Let’s inspect the file!
In the section Bash (re)fresher above, you can see the commands cat
, head
and tail
. The first one will display in the terminal the entire file. What if there are many many lines? This will saturate your output window. Instead, you can use head
or tail
to display a portion of the file. For instance, head -n 10
shows the first 10 lines, tail -n 3
will give you the last three lines.
In my Colab setup with Drive mounted, it looks like this:
data_path = "/content/gdrive/MyDrive/data/intro_ml_2025/"
data_file = "data_setup.csv"
In bash, variables are prefixed with a $
sign. To use multiple variables (or a variable and a string) together, just place them back-to-back without any separator.
!head -n 10 $data_path$data_file
This will print the first 10 lines of the file.

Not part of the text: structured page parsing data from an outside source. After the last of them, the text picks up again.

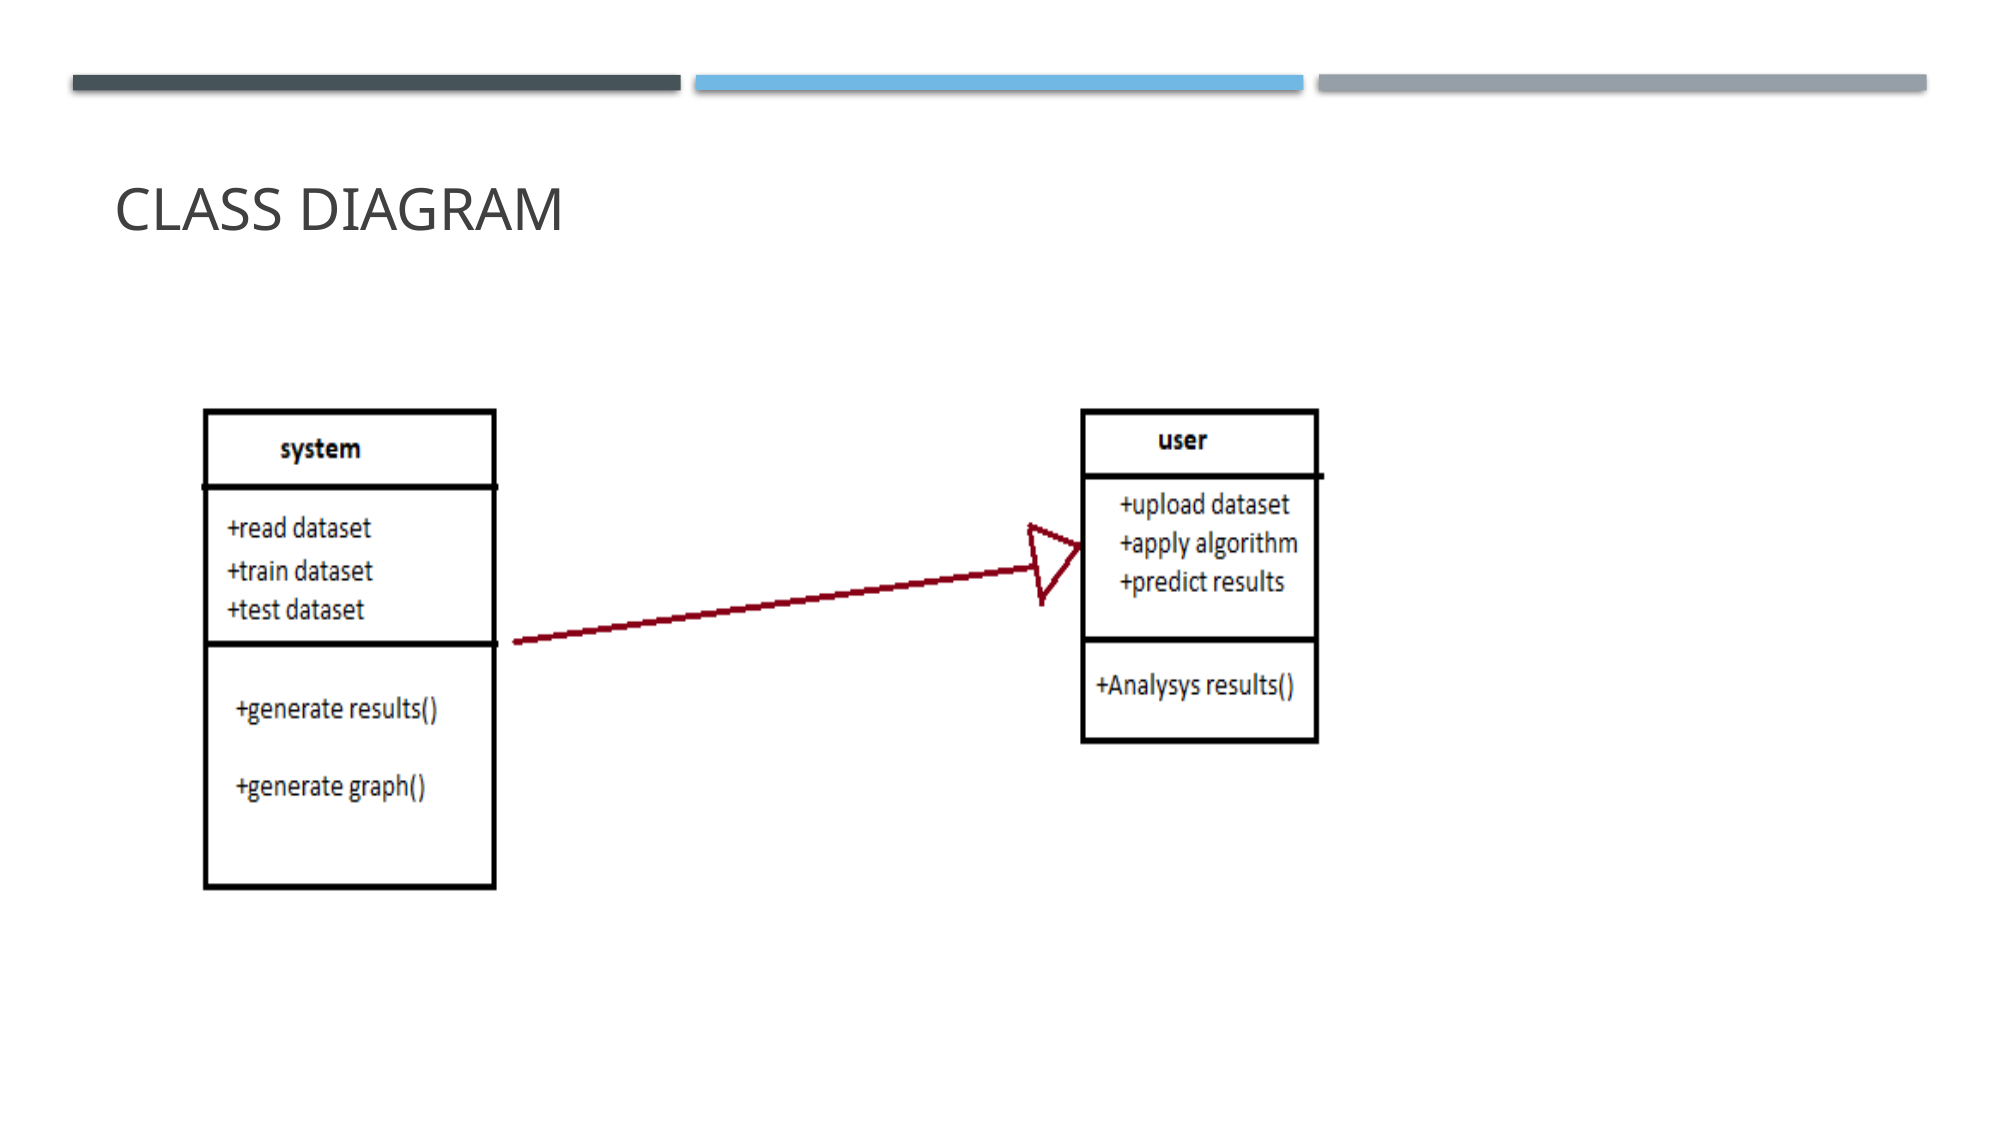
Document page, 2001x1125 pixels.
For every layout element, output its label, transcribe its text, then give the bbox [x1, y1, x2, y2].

title Class diagram [99, 115, 1905, 250]
picture [18, 335, 1455, 1081]
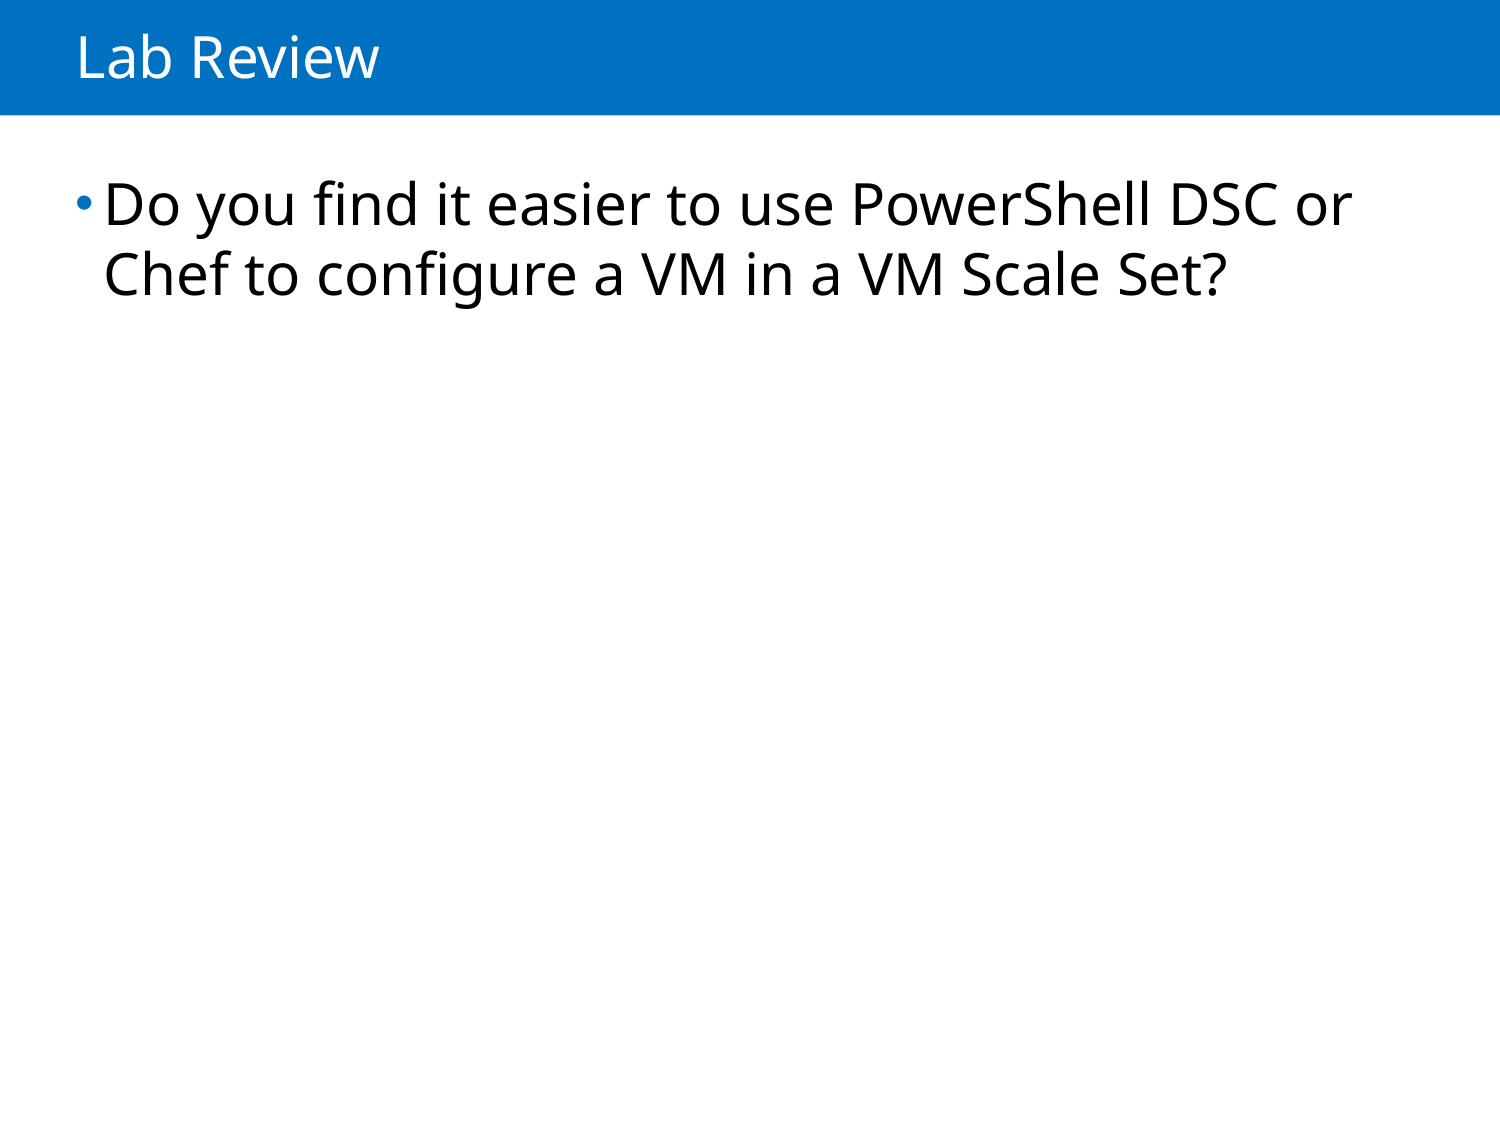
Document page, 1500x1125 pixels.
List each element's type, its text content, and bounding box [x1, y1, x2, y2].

list Do you find it easier to use PowerShell DSC or Chef to configure a VM in a VM Scale Set? [74, 167, 1408, 1013]
title Lab Review [75, 0, 1351, 122]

It’s important to reach this point before starting the tutorials. Ask your TA for help if need be. And remember you are here to learn!
Bonus: plot the data#
Curious about what this setup dataset looks like? Use this plotting macro and see for yourself 😉
import os
import pandas as pd
import matplotlib.pyplot as plt
def plot_setup_data(csv_file):
# Check if file exist
if not os.path.exists(csv_file):
print(f"File {csv_file} does not exist.")
return
df = pd.read_csv(csv_file)
required_cols = {"x1", "x2", "y"}
if not required_cols.issubset(df.columns):
print(f"CSV must contain columns: {required_cols}")
return
# map y=0 -> black, y=1 -> red
colors = df["y"].map({0: "black", 1: "red"})
plt.figure(figsize=(6, 6))
plt.scatter(df["x1"], df["x2"], c=colors, s=8)
plt.xlabel(r"$x_1$"); plt.ylabel(r"$x_2$")
# Square plot from 0 to 1, no other tick
plt.xlim(0, 1); plt.ylim(0, 1)
plt.xticks([0, 1]); plt.yticks([0, 1])
plt.axis("equal")
plt.grid(False)
plt.show()
You’re done the setup! Enjoy the tutorials!